Here is what slackSendBasicMessage()
looks like in our server.
import { Block, WebClient } from '@slack/web-api'
const channelByChannelId = {
// channel id for '#events-slack-alerts' in your workspace or whatever channel you added the bot to
'#events-slack-alerts': 'YOUR_SLACK_CHANNEL_ID_HERE',
}
export async function slackSendBasicMessage({
title,
description,
channel,
}: {
title: string
description: string
channel: keyof typeof channelByChannelId
}) {
// Don't forget to add this to your env
const web = new WebClient(process.env.SLACK_BOT_USER_OAUTH_TOKEN)
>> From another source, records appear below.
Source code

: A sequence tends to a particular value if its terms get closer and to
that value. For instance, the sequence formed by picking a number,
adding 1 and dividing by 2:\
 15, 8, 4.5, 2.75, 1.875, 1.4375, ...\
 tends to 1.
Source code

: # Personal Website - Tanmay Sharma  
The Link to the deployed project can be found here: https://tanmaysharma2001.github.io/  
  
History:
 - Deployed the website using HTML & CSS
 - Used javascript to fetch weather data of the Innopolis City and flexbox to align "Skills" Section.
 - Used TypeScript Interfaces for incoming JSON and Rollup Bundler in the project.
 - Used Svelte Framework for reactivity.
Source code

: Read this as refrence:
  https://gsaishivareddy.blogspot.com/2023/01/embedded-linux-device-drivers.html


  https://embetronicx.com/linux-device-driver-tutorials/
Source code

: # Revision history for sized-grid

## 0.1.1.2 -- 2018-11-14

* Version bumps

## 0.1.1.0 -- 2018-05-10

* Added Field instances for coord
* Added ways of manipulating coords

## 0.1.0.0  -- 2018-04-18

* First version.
await web.chat.postMessage({
text: title,
// upload a picture to the service of your choice
// for example: s3 link and use the link here
icon_url: 'assets/slackBotProfilePic.png',
unfurl_links: false,
unfurl_media: false,
blocks: [
{
type: 'section',
text: {
type: 'mrkdwn',
text: title,
},
},
{
type: 'section',
text: {
type: 'mrkdwn',
// add the .slice unless you want massively long messages.
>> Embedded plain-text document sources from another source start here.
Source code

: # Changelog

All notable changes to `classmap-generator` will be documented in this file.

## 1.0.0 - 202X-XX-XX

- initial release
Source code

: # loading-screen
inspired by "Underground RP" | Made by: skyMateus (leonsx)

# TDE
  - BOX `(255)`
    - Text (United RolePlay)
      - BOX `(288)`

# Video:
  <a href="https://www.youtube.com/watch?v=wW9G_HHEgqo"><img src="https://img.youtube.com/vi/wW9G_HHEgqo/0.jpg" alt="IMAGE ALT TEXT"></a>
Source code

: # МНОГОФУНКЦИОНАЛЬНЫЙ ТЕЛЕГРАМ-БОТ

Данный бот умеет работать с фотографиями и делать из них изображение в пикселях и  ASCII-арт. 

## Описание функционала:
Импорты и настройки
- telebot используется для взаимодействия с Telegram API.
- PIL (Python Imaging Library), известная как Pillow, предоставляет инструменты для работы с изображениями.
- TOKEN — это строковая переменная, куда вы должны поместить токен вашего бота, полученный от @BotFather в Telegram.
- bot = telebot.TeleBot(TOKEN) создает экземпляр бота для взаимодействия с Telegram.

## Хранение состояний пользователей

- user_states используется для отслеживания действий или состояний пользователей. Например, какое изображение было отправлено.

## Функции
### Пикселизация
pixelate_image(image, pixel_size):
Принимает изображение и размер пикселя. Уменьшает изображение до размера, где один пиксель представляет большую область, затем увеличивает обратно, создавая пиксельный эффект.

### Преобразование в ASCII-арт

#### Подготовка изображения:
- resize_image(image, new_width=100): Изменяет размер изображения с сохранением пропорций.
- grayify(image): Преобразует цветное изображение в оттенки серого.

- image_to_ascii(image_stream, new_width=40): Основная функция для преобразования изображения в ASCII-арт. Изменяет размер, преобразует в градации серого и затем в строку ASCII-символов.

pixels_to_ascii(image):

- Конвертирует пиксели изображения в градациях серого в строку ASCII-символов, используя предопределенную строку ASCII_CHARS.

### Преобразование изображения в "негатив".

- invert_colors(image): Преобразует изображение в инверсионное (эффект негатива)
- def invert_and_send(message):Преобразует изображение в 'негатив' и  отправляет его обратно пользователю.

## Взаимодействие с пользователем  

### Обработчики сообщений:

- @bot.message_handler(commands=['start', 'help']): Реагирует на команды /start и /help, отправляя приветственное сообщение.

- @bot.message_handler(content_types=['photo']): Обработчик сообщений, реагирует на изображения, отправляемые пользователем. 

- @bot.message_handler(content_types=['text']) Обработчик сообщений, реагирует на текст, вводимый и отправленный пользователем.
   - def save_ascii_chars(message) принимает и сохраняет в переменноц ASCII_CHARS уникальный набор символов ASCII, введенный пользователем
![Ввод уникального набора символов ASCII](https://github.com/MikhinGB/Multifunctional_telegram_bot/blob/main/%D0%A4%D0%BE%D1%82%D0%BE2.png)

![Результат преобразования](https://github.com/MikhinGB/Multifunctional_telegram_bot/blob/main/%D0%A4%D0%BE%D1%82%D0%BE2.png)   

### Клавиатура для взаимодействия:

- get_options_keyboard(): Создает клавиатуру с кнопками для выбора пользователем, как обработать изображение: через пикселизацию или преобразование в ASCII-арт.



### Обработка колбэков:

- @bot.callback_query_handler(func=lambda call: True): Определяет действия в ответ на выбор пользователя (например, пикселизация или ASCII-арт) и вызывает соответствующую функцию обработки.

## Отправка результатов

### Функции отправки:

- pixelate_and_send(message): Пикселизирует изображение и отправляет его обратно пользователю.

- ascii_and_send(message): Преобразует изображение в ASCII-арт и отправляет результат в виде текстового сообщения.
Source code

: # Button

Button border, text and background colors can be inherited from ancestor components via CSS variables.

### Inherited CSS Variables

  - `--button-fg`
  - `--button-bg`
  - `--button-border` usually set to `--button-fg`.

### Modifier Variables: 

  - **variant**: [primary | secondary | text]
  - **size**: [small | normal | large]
// Slack also has a limit.
text: description.slice(0, 300),
},
},
],
channel: channelByChannelId[channel],
})
}
Now any where in your server you can call the function we created.
For example, in our Stripe webhook, we use it like this:
const feedback = getCancellationFeedback({
object: stripeObject,
previousAttributes: previousAttributes,
})
void slackSendBasicMessage({
title: '📝 Cancellation Feedback 📝',
description: feedback,
channel: '#events-subscription-details'
})
Sending Stripe Cancellation Feedback in Real-Time
The way Stripe handles cancellation feedback in the webhook event is actually quite tricky. Stripe's own slackbot doesn't send the feedback until AFTER the subscription is cancelled, making your feedback roughly 30 days out of date. But we can send it the minute we receive it with our new bot:
First we need two helper functions:
function getCancellationFeedback({
object,
previousAttributes,
}: {
object: Stripe.Subscription
previousAttributes: Stripe.Subscription
}): string | null {
const cancellationDetails =
object.cancellation_details ?? previousAttributes.cancellation_details
if (!cancellationDetails) return null
if (cancellationDetails.comment) {
const submission = cancellationDetails.feedback + cancellationDetails.comment
return submission
}
return cancellationDetails.feedback || null
}
async function handleStripeChurnAlerts({
event,
stripeObject,
previousAttributes,
}: {
event: Stripe.Event
stripeObject: Stripe.Subscription
previousAttributes: Stripe.Subscription
}) {
const stripeCustomerId = stripeObject.customer as string
const userInfo = // fetch your user info that however you map stripe customers
if (event.data.previous_attributes) {
const feedback = getCancellationFeedback({
object: stripeObject,
previousAttributes: previousAttributes,
})
if (feedback) {
void slackSendBasicMessage({
title: `📝 Cancellation Feedback 📝`,
description: userInfo + '
Feedback: ' + feedback,
channel: '#events-subscription-details',
})
}
}
}
Then, in our webhook where we handle the Stripe events:
if (event.type === 'customer.subscription.updated') {
// .... other code you probably have ....
const stripeObject: Stripe.Subscription = event.data
.object as Stripe.Subscription
const previousAttributes = event.data
.previous_attributes as Stripe.Subscription
handleStripeChurnAlerts({
event,
stripeObject,
previousAttributes,
})
return res.status(StatusCodes.OK).send()
}}
Ok, but why bother with Slack alerts?
We love Slack alerts because it gives us real-time insight, given so much of our work is already in Slack. Other product analytics solutions like Posthog, Amplitude, Mixpanel are great for dashboards that review weekly or monthly and aggregations. But your customers are waiting and Slack gives you instant customer insight.
Honestly, I don't know how we could live without our Slack alerts. When Magic Patterns started growing really fast, the alerts got quite noisy, so I muted a few channels reactively. But then it felt like I was navigating the ship blindly. I lost real-time sense of who is using the app, new sign ups, and churn feedback. Of course, I don't let it distract me. Distraction is a HUGE problem with Slack in general — too many alerts means too many notifications and less ACTUAL work done.
TIPOnly set notifications for channels with alerts that are extremely high-priority. Would you drop everything for it? Then don't let the product alerts distract you from actual work!